Leaking is no laughing matter, is what World Continence Week 2018 reminds us with the “Laugh Without Leaking” campaign. Incontinence affects people of all ages and genders and it’s not a normal part of aging or motherhood – that’s what the Continence Foundation of Australia wants us to know as well as to keep in mind that there are a lot of treatment options.

Bladder and bowel issues related to incontinence are not incurable, they are, however, underreported and swept under the rug far too often.

Because of the air of shame surrounding them, as well as some myths (the weakening of the pelvic floor muscles is not, in fact, just a natural consequence of pregnancy or aging) these issues often go untreated, no matter the amount of possibilities.

We at FindMeCure saw this week as an opportunity to spread the knowledge about innovative incontinence treatments. We hope that by informing people about the options available (or soon-to-be available) to them, we’ll encourage them to seek help from medical professionals.   

From slightly invasive procedures like botox injections and minor surgical procedures to conservative approaches like exercising the pelvic floor muscles and discreet external catheters, the options really are numerous and it depends entirely on your preferences which one you choose. There are, of course, clinical trials testing treatments in development and we’ll talk about these as well.

Strengthening the pelvic floor is one of the first solutions that spring to mind when thinking about treating incontinence. There is, however, more than one way to approach this and, mind you, it’s not just effective for women.

Setting an appointment with a specialist who can teach you how to do the appropriate exercises is a good first step. But don’t expect miracles to happen after the first few sessions – noticeable results that actually make a difference in your life are said to take up to a few weeks of consistent exercise.

You can do these exercises alone or you can add something extra to your routine with a device that stimulates the muscles further. Whichever you choose, consult a medical professional as you want to make sure you’re doing the optimal amount of stimulation needed. 

Slightly more invasive and thus, reserved for more persistent cases of incontinence, are implants like Coaptite, made to be injected in the female urethra near the bladder neck. It works by augmenting the tissue in order to increase resistance to the loss of urine.

Another more permanent, but also invasive and not to be taken lightly solution for incontinence in women can be surgery. Also called spiral sling procedure, it’s a type of surgery that puts a kind of a sling made from biologic tissue of synthetic material to support the urethra and bladder neck. However, the procedure carries its risks and, like most treatments, is not always successful. It’s most often used as a kind of a last resort after all other options like bladder retraining and medicine have been exhausted.

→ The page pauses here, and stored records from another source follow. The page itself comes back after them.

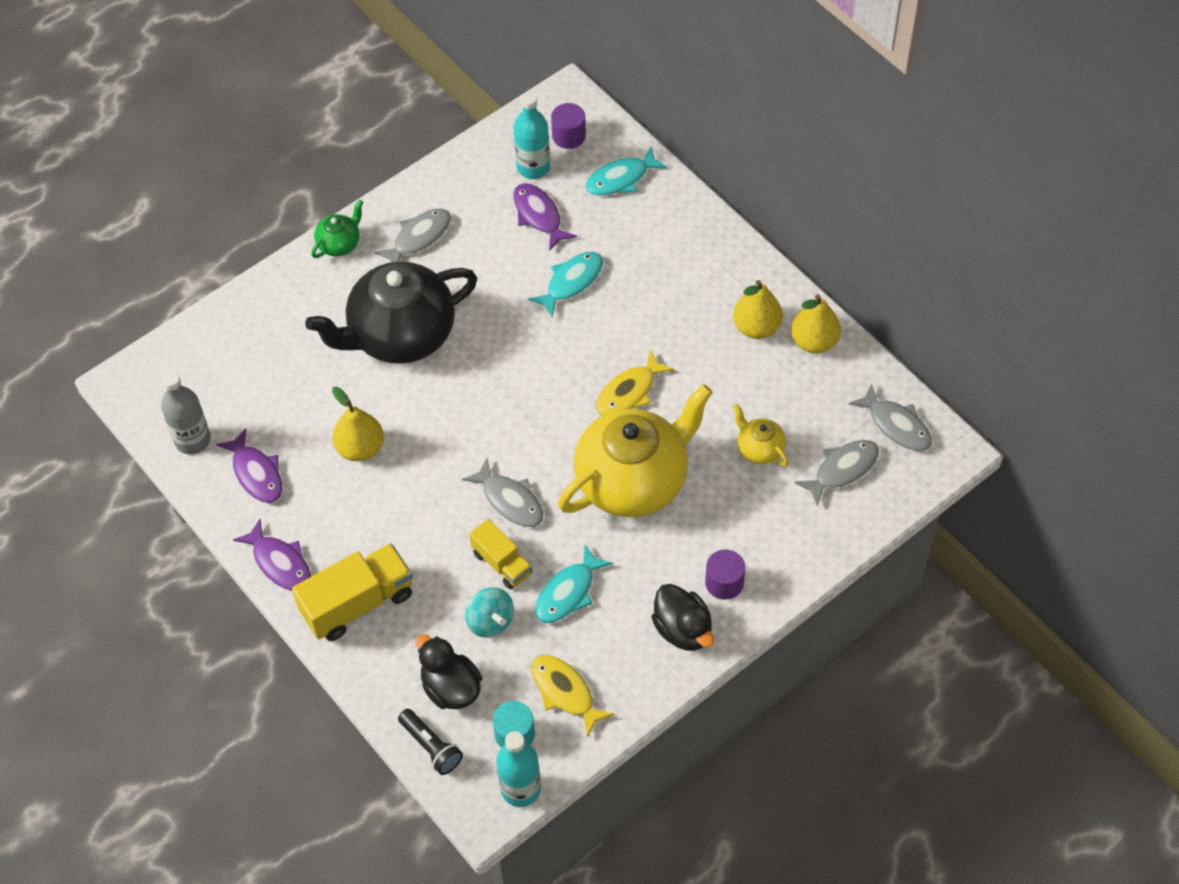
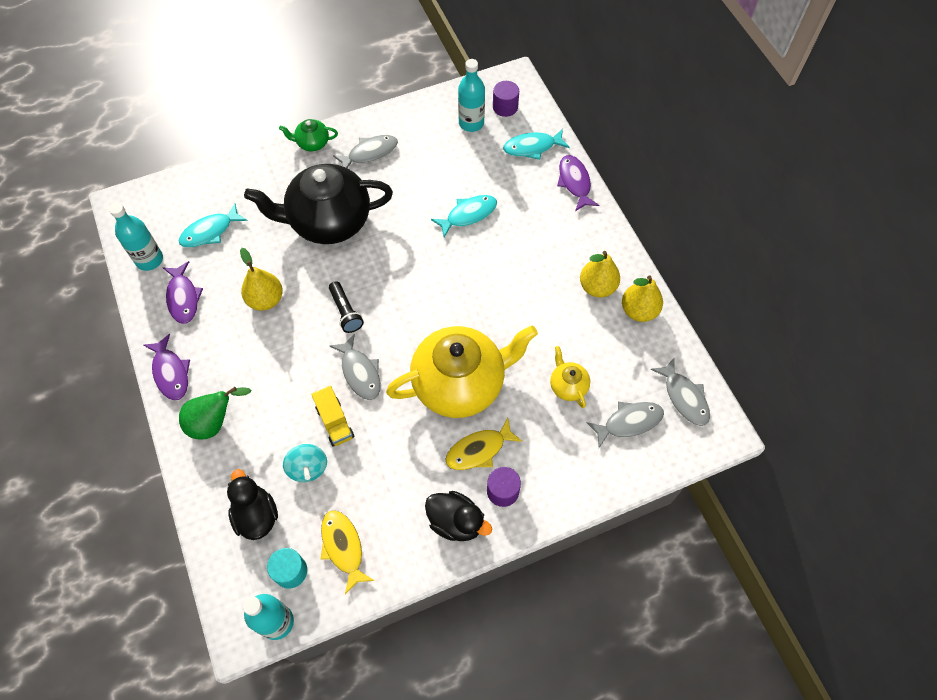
camera: 15 degrees right, 5 degrees up
(192, 440) = (149, 260): grey bottle -> turquoise bottle
(339, 243) = (312, 143): green teapot -> green teapot turned 150 degrees counterclockwise
(357, 603) = (214, 422): yellow truck -> green pear
(431, 747) = (221, 561): black flashlight -> black flashlight (346, 312)
(539, 215) = (462, 159): purple fish -> purple fish (575, 182)
(568, 592) = (376, 462): turquoise fish -> turquoise fish (210, 231)
(629, 392) = (482, 311): yellow fish -> yellow fish (479, 450)
(683, 630) = (456, 522): black duck -> black duck turned 45 degrees counterclockwise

Botox is not just used for wrinkles. A botox injection is shown to reduce urinary incontinence in 75% of women and its effect typically lasts from six to nine months, so it’s a semi-permanent solution when other treatments don’t show great improvement.

The procedure is pretty simple and usually takes only five minutes to perform, but it is, afterall, a surgery that requires general anaesthetic. During these five minutes botox is injected into twenty specific sites of the bladder wall through a tube inserted there and attached to a camera.

Undergoing research is also a procedure that consists of injecting adipose tissue extracted from the patient into the area of the urethral sphincter. The clinical trial targets women with stress urinary incontinence and is currently recruiting, though the phase is not provided and it’s hard to tell how far into the future to look for this procedure or how promising it seems now.

A device called Pelvital is also in clinical trials against placebo or in this case – a placebo procedure. The device is similar to others on the market designed to strengthen and possibly heal the pelvic floor muscles by mechanotherapy.

Under investigation are also some drugs, of course. TAS-303 is in a phase II trial against placebo and what it does is inhibit the transmission of certain neurons so as to help continence. It works similar to another drug on the market, Duloxetine, that can also be used to treat depression and anxiety. How it helps incontinence is by relaxing the urethral phincter.